━━ EXCERPTED DATA ━━

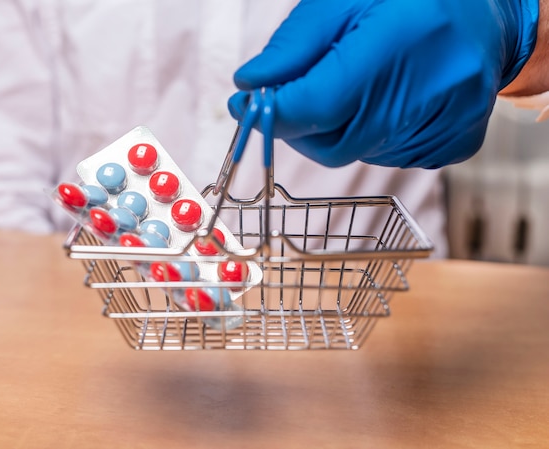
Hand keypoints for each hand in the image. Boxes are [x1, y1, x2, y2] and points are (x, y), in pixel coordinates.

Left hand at [228, 0, 538, 168]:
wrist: (484, 15)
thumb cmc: (409, 0)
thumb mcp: (342, 1)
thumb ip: (294, 47)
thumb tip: (250, 86)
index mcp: (401, 43)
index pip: (319, 105)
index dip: (275, 113)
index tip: (246, 106)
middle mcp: (430, 93)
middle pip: (330, 141)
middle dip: (299, 124)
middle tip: (292, 95)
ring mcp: (445, 126)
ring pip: (354, 152)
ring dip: (334, 128)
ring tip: (354, 84)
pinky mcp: (452, 146)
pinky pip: (383, 155)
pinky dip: (366, 136)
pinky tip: (381, 102)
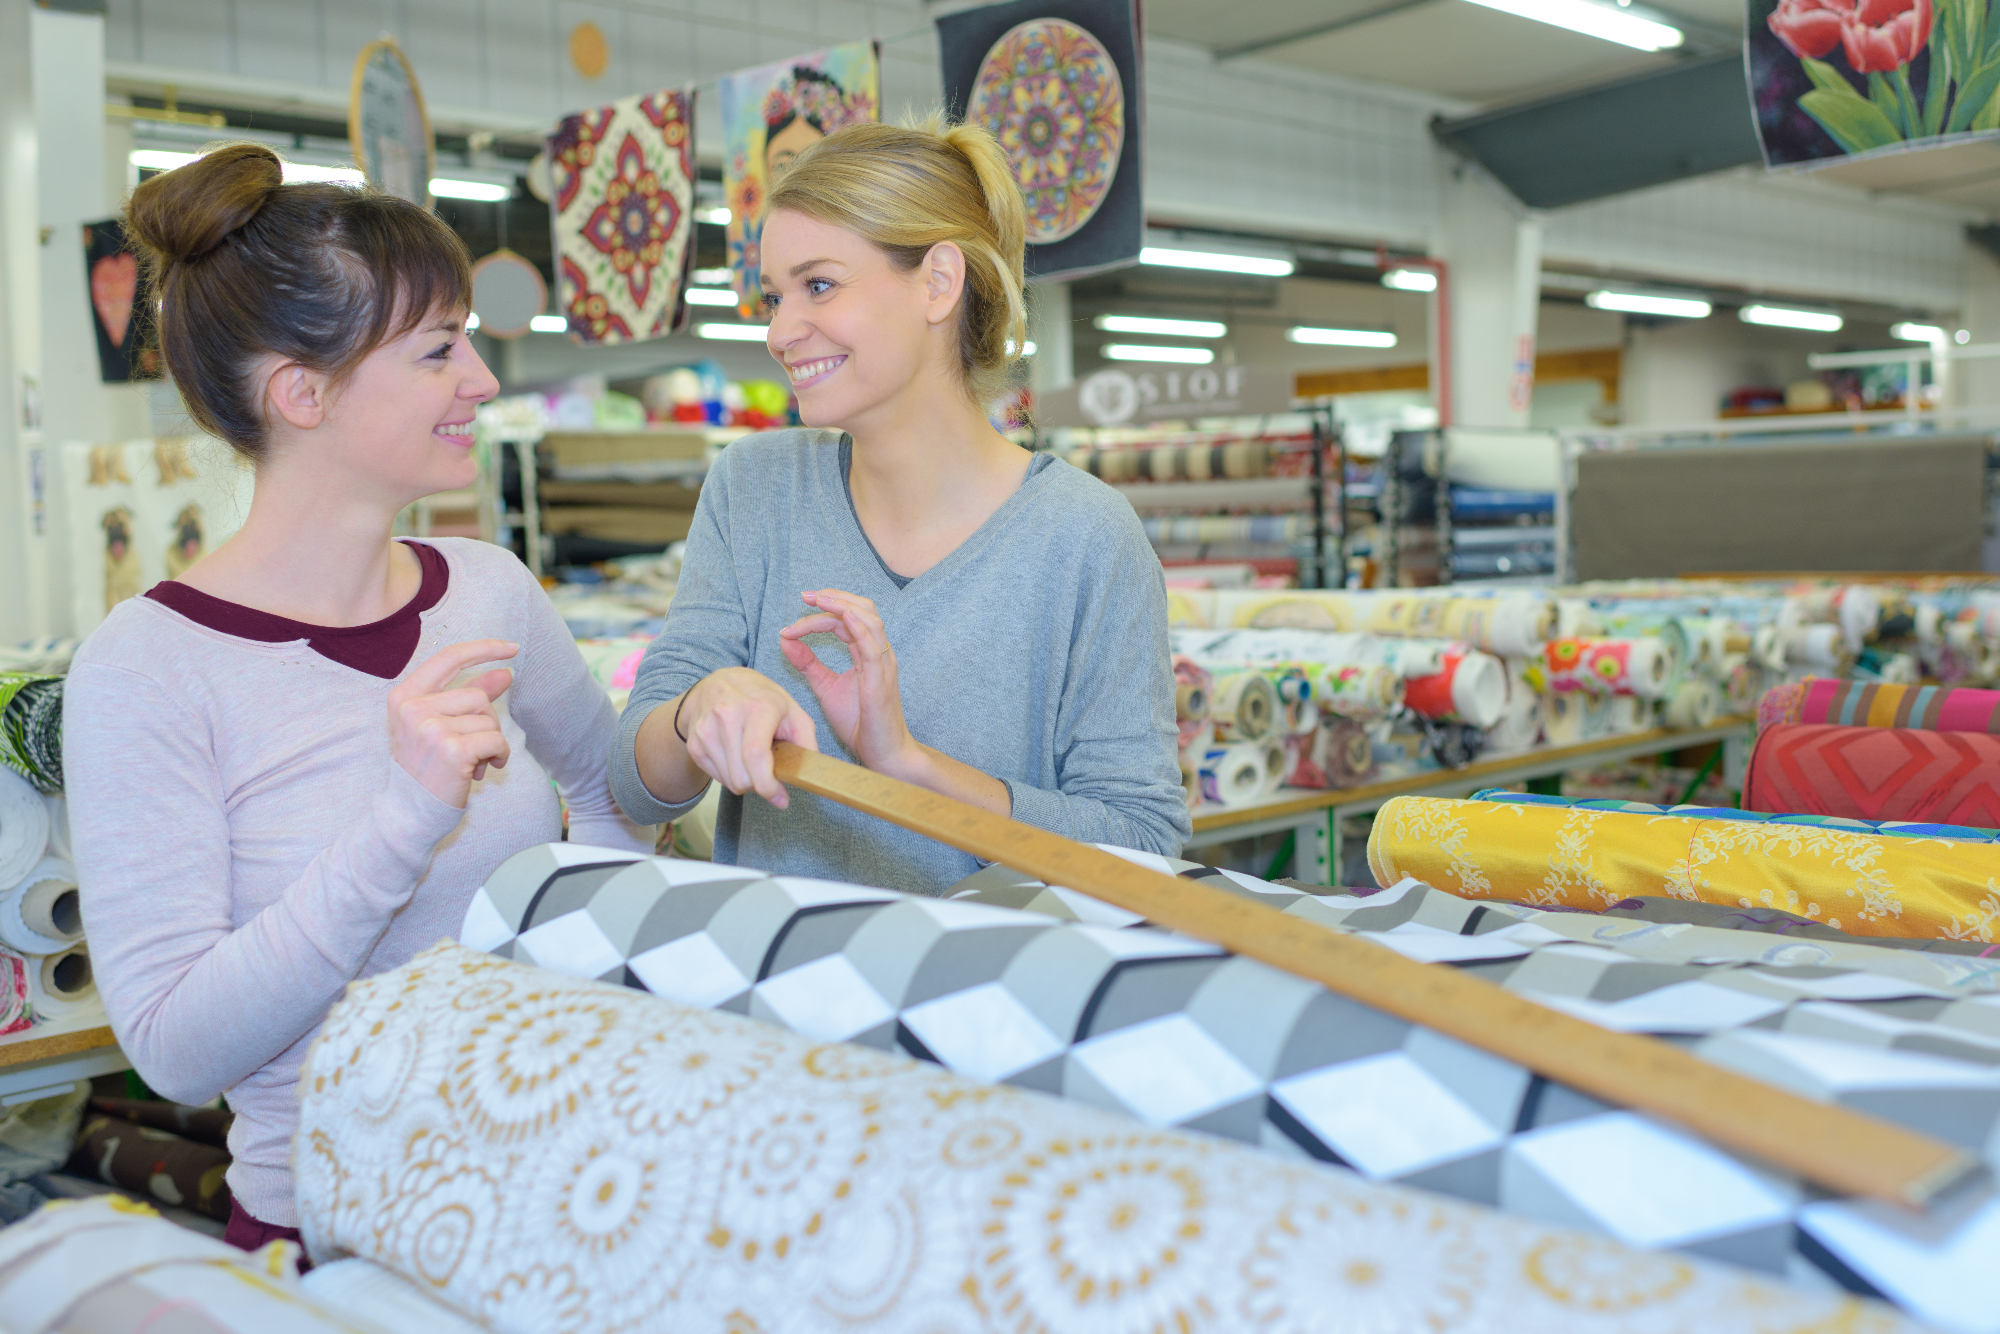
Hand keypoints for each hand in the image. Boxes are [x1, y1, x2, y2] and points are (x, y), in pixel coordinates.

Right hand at [388, 640, 516, 808]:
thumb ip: (469, 696)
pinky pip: (496, 740)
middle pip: (477, 696)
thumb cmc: (427, 768)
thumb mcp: (440, 726)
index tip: (512, 647)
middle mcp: (413, 708)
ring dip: (491, 741)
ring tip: (471, 761)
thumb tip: (505, 672)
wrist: (411, 814)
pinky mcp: (452, 749)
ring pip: (489, 719)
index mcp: (404, 696)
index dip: (483, 648)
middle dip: (486, 721)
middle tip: (470, 747)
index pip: (448, 658)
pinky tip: (483, 769)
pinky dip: (499, 755)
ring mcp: (431, 728)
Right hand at [679, 667, 818, 808]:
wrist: (720, 683)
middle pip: (742, 776)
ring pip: (729, 781)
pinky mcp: (695, 742)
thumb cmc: (762, 698)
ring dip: (745, 780)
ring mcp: (706, 729)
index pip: (755, 755)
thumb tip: (810, 773)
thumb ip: (806, 741)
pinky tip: (737, 756)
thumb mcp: (793, 710)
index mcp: (757, 708)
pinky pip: (716, 777)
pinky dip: (730, 775)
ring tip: (752, 760)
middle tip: (768, 773)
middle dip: (760, 785)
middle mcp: (727, 715)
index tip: (781, 799)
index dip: (768, 785)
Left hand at [779, 589, 919, 777]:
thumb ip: (808, 663)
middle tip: (806, 596)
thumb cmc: (859, 723)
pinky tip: (843, 617)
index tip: (795, 615)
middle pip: (862, 609)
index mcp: (866, 652)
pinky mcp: (881, 680)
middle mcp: (878, 652)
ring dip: (843, 606)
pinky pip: (873, 646)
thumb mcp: (826, 687)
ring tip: (819, 600)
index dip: (823, 611)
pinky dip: (859, 628)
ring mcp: (883, 664)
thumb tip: (785, 639)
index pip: (846, 619)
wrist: (882, 754)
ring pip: (869, 620)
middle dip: (834, 598)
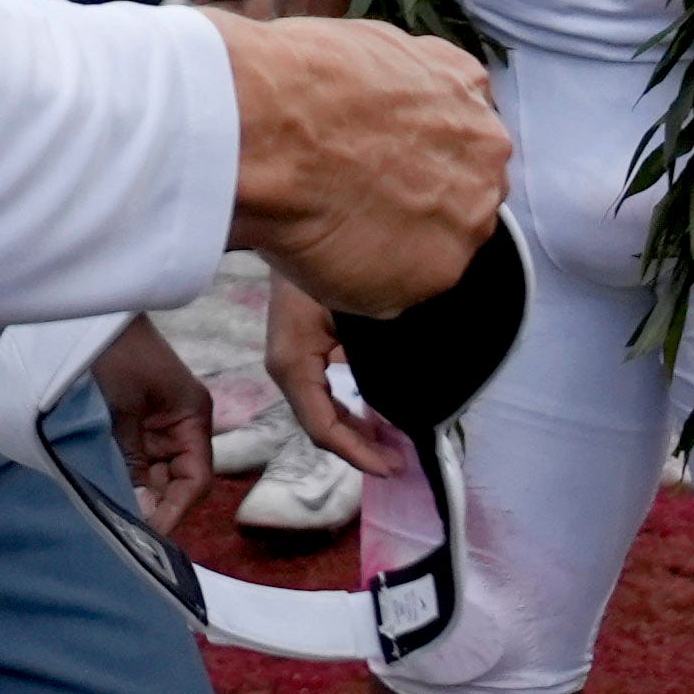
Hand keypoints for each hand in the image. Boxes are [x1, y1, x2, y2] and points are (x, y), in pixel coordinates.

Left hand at [86, 312, 208, 531]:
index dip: (177, 509)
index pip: (196, 478)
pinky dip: (127, 478)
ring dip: (139, 494)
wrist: (92, 318)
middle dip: (156, 506)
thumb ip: (134, 459)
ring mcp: (159, 427)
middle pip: (178, 481)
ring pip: (157, 475)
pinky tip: (111, 494)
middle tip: (128, 534)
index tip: (152, 534)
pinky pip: (138, 461)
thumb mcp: (125, 410)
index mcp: (193, 419)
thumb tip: (142, 508)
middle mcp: (182, 427)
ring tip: (117, 520)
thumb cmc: (117, 356)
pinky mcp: (137, 424)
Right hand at [217, 12, 503, 313]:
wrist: (268, 127)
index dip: (412, 148)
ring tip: (330, 224)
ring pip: (435, 242)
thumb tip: (383, 101)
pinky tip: (323, 250)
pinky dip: (364, 280)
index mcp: (467, 88)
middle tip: (352, 195)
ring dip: (393, 242)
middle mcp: (485, 156)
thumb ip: (401, 82)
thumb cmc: (295, 79)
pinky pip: (400, 287)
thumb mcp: (368, 45)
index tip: (373, 157)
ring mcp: (466, 219)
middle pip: (460, 188)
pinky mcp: (435, 273)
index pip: (456, 130)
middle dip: (415, 196)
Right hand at [264, 273, 410, 486]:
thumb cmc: (325, 267)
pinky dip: (349, 411)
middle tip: (400, 462)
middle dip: (360, 449)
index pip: (323, 428)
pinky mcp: (302, 351)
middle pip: (322, 427)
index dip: (358, 454)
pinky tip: (376, 415)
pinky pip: (324, 393)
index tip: (393, 467)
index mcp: (294, 363)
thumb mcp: (355, 314)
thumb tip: (405, 397)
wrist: (296, 226)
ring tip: (393, 446)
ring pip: (323, 413)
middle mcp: (288, 368)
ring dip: (356, 432)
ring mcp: (292, 360)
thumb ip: (374, 358)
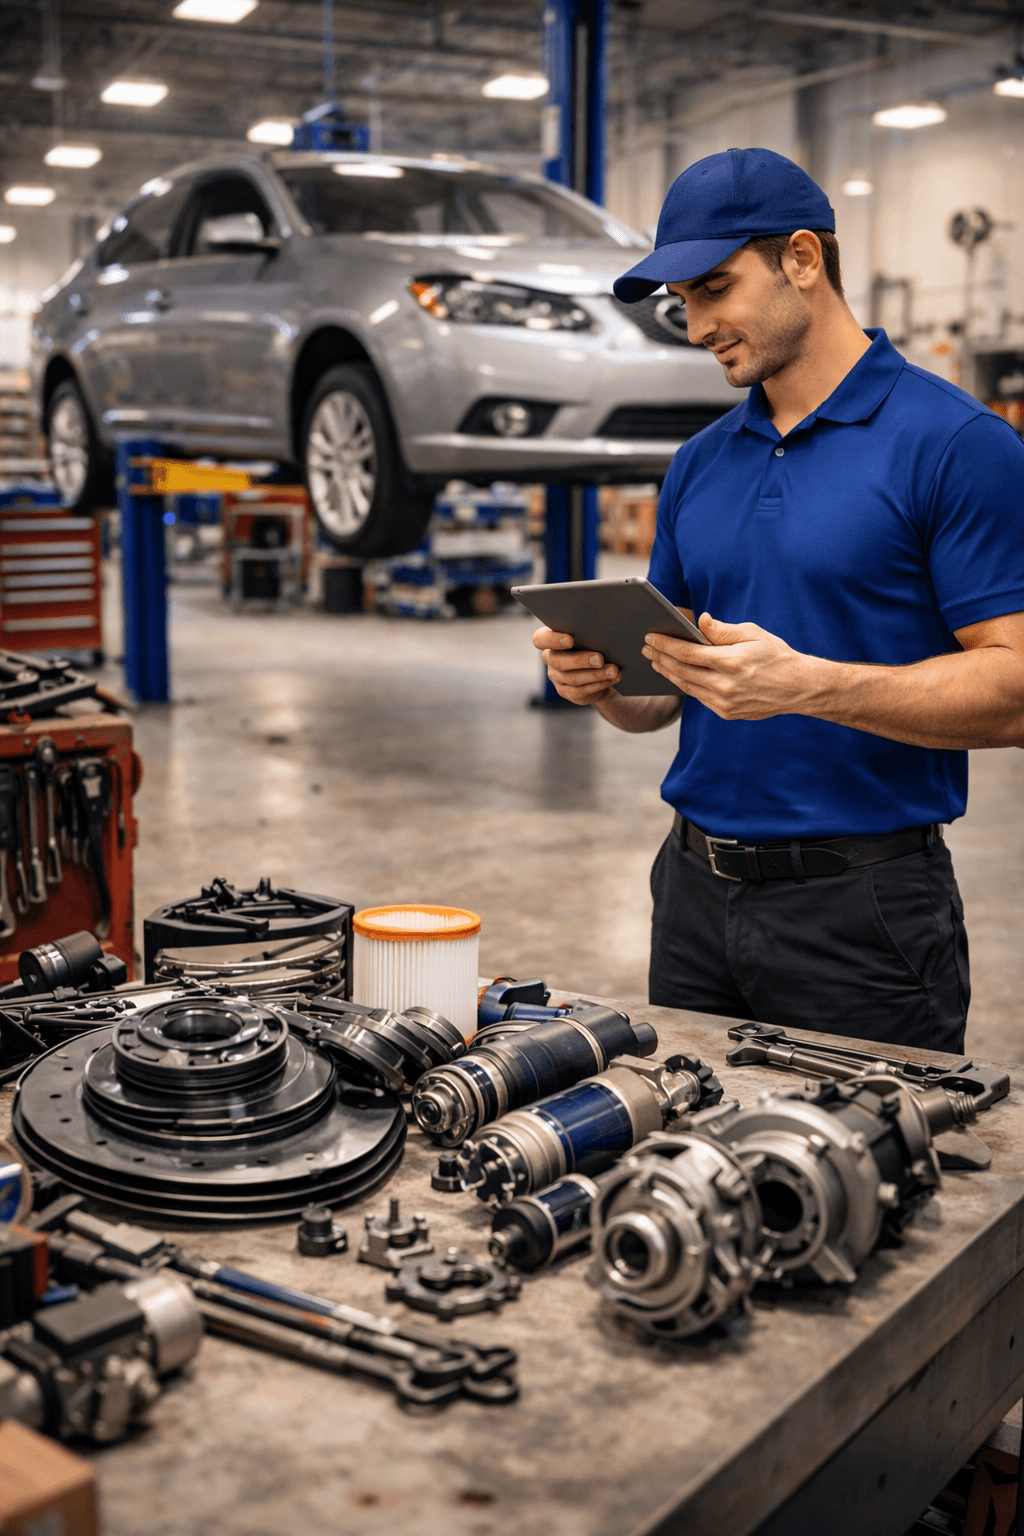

━━━

* TRY IT: Among the records above, only the lines between the line holding "thumb tip: (142, 508)" and the line holding "middle mcp: (288, 368)", inclusive, are to be output, exactly as written.

* REPLY:
thumb tip: (142, 508)
middle mcp: (182, 427)
ring tip: (117, 520)
thumb cmc: (117, 356)
pinky mcp: (137, 424)
Right hand at [217, 12, 503, 313]:
wrist: (268, 127)
index dip: (412, 148)
ring tip: (330, 224)
ring pip: (435, 242)
thumb tip: (383, 101)
pinky tip: (323, 250)
pinky dip: (364, 280)
index mcp: (467, 88)
middle tip: (352, 195)
ring dip: (393, 242)
middle mcp: (485, 156)
thumb ip: (401, 82)
thumb cmc: (295, 79)
pinky pip: (400, 287)
thumb mcp: (368, 45)
index tip: (373, 157)
ring mcp: (466, 219)
middle pip: (460, 188)
pinky mcp: (435, 273)
index pip: (456, 130)
middle dip: (415, 196)
Right hand at [264, 273, 410, 486]:
thumb cmc: (325, 267)
pinky dip: (349, 411)
middle tip: (400, 462)
middle dip: (360, 449)
index pip: (323, 428)
pinky mcp: (302, 351)
middle pip: (322, 427)
index dip: (358, 454)
pinky tip: (376, 415)
pinky pip: (324, 393)
index tip: (393, 467)
index mcp: (294, 363)
thumb mcp: (355, 314)
thumb tip: (405, 397)
wrist: (296, 226)
ring tip: (393, 446)
ring pip: (323, 413)
middle mcp: (288, 368)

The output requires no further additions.